A pickleable object to find Nash equilibria

This method uses constrained convex optimization to to attempt to solve a proxy for the nonconvex regret minimization. Since this may converge to a local optimum, it may return a mixture that is not an approximate equilibrium.

Parameters
  • game (Game) – The game to run replicator dynamics on. Game must support deviation_payoffs.

  • mix (mixture) – The mixture to initialize replicator dynamics with.

  • gtol (float, optional) – The gradient tolerance used for optimization convergence. See scipy.optimize.minimize.

gameanalysis.nash.replicator_dynamics(game, mix, *, slack=0.001)[source]

Replicator Dynamics

Run replicator dynamics on a game starting at mix. Replicator dynamics may not converge, and so the resulting mixture may not actually represent a nash equilibrium.

Parameters
  • game (Game) – The game to run replicator dynamics on. Game must support deviation_payoffs.
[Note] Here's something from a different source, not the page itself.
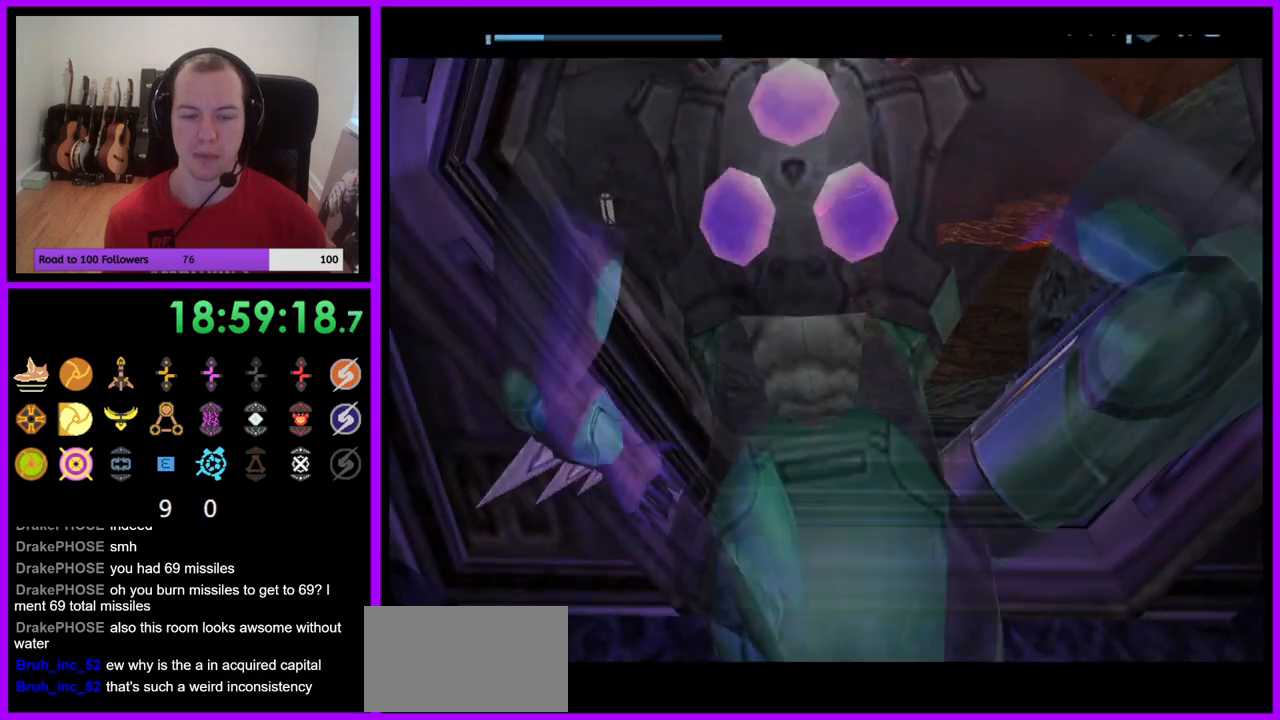
{"buttons": [], "left_stick": "center", "right_stick": "center", "events": [[167, "left_stick", "center"]]}
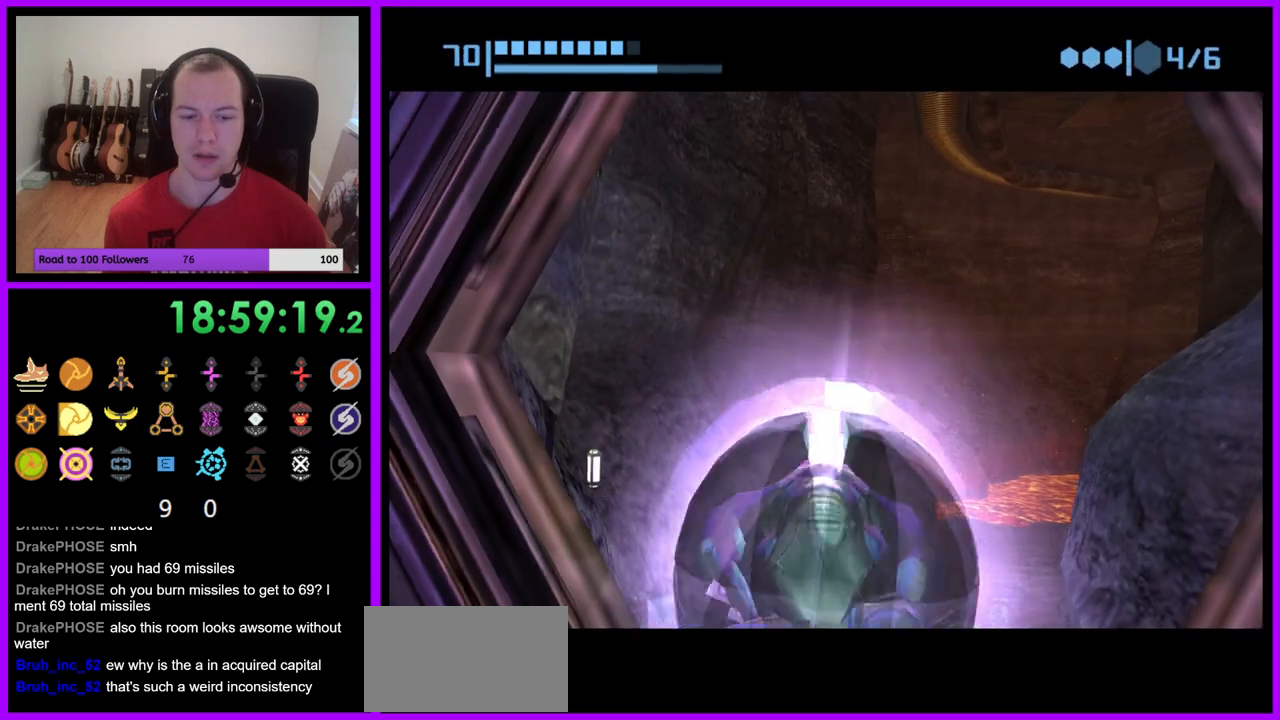
{"buttons": [], "left_stick": "center", "right_stick": "center", "events": [[300, "A", "down"], [383, "A", "up"]]}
  • mix (mixture) – The mixture to initialize replicator dynamics with.

  • slack (float) – For repliactor dynamics to operate, it must know the minimum and maximum payoffs for a role such that deviations always have positive probability. This is the proportional slack that given relative to the minimum and maximum payoffs. This has an effect on convergence, but the actual effect isn’t really know.

gameanalysis.nash.scarfs_algorithm(game, mix, *, regret_thresh=0.01, disc=8)[source]

Uses fixed point method to find nash eqm

This is guaranteed to find an equilibrium with regret below regret_thresh if given enough time. However, it’s guaranteed convergence is assured by potentially exponential running time, and therefore is not recommended unless you’re willing to wait. The underlying algorithm is solving for an approximate Nash fixed point with greater and great approximation until its regret is below the threshold.

Parameters
  • game (Game) – The game to run replicator dynamics on. Game must support deviation_payoffs.

  • mix (mixture) – The mixture to initialize replicator dynamics with.

  • regret_thresh (float, optional) – The maximum regret of the returned mixture.

  • disc (int, optional) – The initial discretization of the mixture. A lower initial discretization means fewer possible starting points for search in the mixture space, but is likely to converge faster as the search at higher discretization will be seeded with an approximate equilibrium from a lower discretization. For example, with disc=2 there are only game.num_strats - game.num_roles + 1 possible starting points.